Фрэнки снова толкнули, она с трудом устояла на ногах.
— Я тоже участвую в марше.
— Простите, леди. Это марш ветеранов. Мы пытаемся заявить о себе. Надеюсь, этот придурок из Белого дома нас услышит и перестанет врать всей стране.
— Я тоже ветеран.
— Здесь только ветераны Вьетнама, — нетерпеливо сказал он.
— Я была там.
— Во Вьетнаме не было женщин.
«Стоп войне! Верните их домой!» — все громче скандировала толпа.
— Если ты не встречал таких, как я, ты счастливчик. Я…
— Просто
Какого черта?
Здесь ее тоже отвергают?
— Я БЫЛА ТАМ! — в отчаянии заорала Фрэнки.
Она продиралась вперед сквозь толпу протестующих, пока пересекали мост.
— Стоп войне! — Она вскинула сжатый кулак. — Верните их домой!
Ее было не слышно в этом гуле мужских голосов, но она продолжала кричать, все громче и яростнее, — она кричала на Никсона, на правительство, на северных вьетнамцев. Чем громче она кричала, тем сильнее вздымалась в ней злость, и когда они дошли до белых надгробий на зеленой траве Арлингтонского кладбища, она уже была сгустком ярости.
На кладбище полиция остановила группу женщин, одетых в черное, у каждой в руках был венок.
— Это же «Матери Золотой звезды»! — крикнул кто-то. — Отпустите их.
— Отпустите, отпустите, отпустите! — скандировала толпа.
«Матери Золотой звезды» стояли у входа на кладбище, дальше им не давали пройти. Женщины выглядели растерянными, но венков из рук не выпускали.
«Матери Золотой звезды» объединяли женщин, которые потеряли сыновей во Вьетнаме, и сейчас им отказывали даже в возможности возложить венки на могилы детей. Одна из матерей оглянулась на толпу, лицо ее было залито слезами.
Фрэнки встретилась с ней взглядом и невольно подумала о маме и брате. Гибель Финли разрушила их семью.
Как эти копы осмеливаются не пускать матерей на могилы их детей?
Настроение протестующих изменилось. Фрэнки чувствовала, что злость ее вот-вот прорвется наружу.
— Пустите их! — закричала она. — В жопу вашу войну!
Над толпой с угрожающим гулом пролетел вертолет. Фрэнки услышала знакомый звук, вспомнила, что он означал во Вьетнаме, у нее мелькнула мысль, что вертолет наверняка вооруженный.
— Верните их домой! — надрывалась она. — Стоп войне!
Через два дня Фрэнки и Барб снова поехали в Вашингтон. В город хлынули сотни тысяч протестующих, они заполонили все улицы, парки, мосты. Теперь это были не только ветераны.

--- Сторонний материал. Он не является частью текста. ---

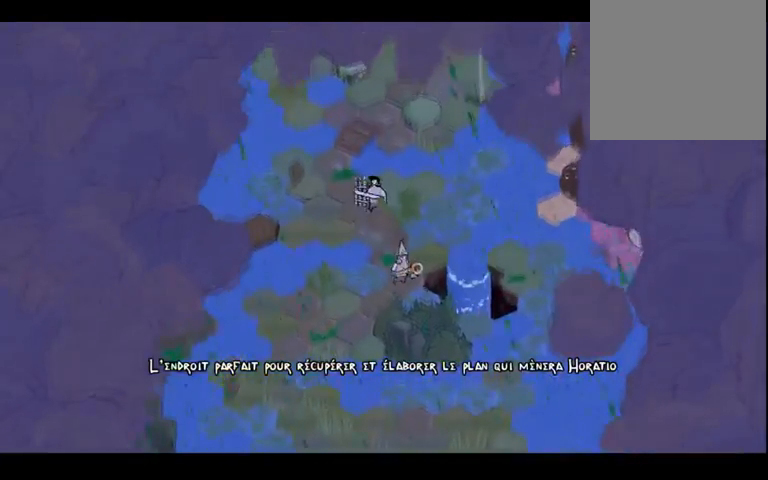
Gameplay with a controller (Xbox layout); each line is a JSON object with the inputs held at the frame after it. "events" lists button and stick changes between this image and that frame as [ms after this image, input, new state], when the widget could be followed in between. Not read: B L3 R3.
{"buttons": [], "left_stick": "up-left", "right_stick": "center", "events": []}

Студенты, преподаватели, мужчины и женщины со всей страны. Женщины с детскими колясками, мужчины с маленькими детьми на плечах.
Сюжет о том, как матерям не дали почтить память своих сыновей, показали во всех новостях. Это стало иллюстрацией того, как далеко Америка зашла в этой войне: матерей не пустили на могилы собственных детей. Мужчины были уничтожены этой войной, разорваны на части на поле боя и в награду забыты своей же страной.
Все было неправильно.
Фрэнки часто говорили — и подруги, и Финли, и Джейми, — что она моралистка, и это была правда. В глубине души она так и осталась примерной
католичкой, какой была в юности. Она верила в добро и зло, в правду и ложь, в американскую мечту. Кем бы она была, если бы отрицала неправильность этой войны?Вместе с Барб они снова стояли на проспекте Конституции, они были частью огромной, еще более возмущенной толпы — две женщины в море мужчин, плакатов, инвалидов на колясках, вскинутых вверх кулаков. На второй за неделю марш в Вашингтон съехалось около десятка антивоенных сообществ, это был масштабный протест, который продлится несколько дней. Волна антивоенных настроений должна была захлестнуть Белый дом и Капитолий. Каждый шаг протестующих транслировался во все гостиные Америки.
Барб подняла плакат.
СЕЙЧАС ЖЕ ВЕРНИТЕ СОЛДАТ ДОМОЙ!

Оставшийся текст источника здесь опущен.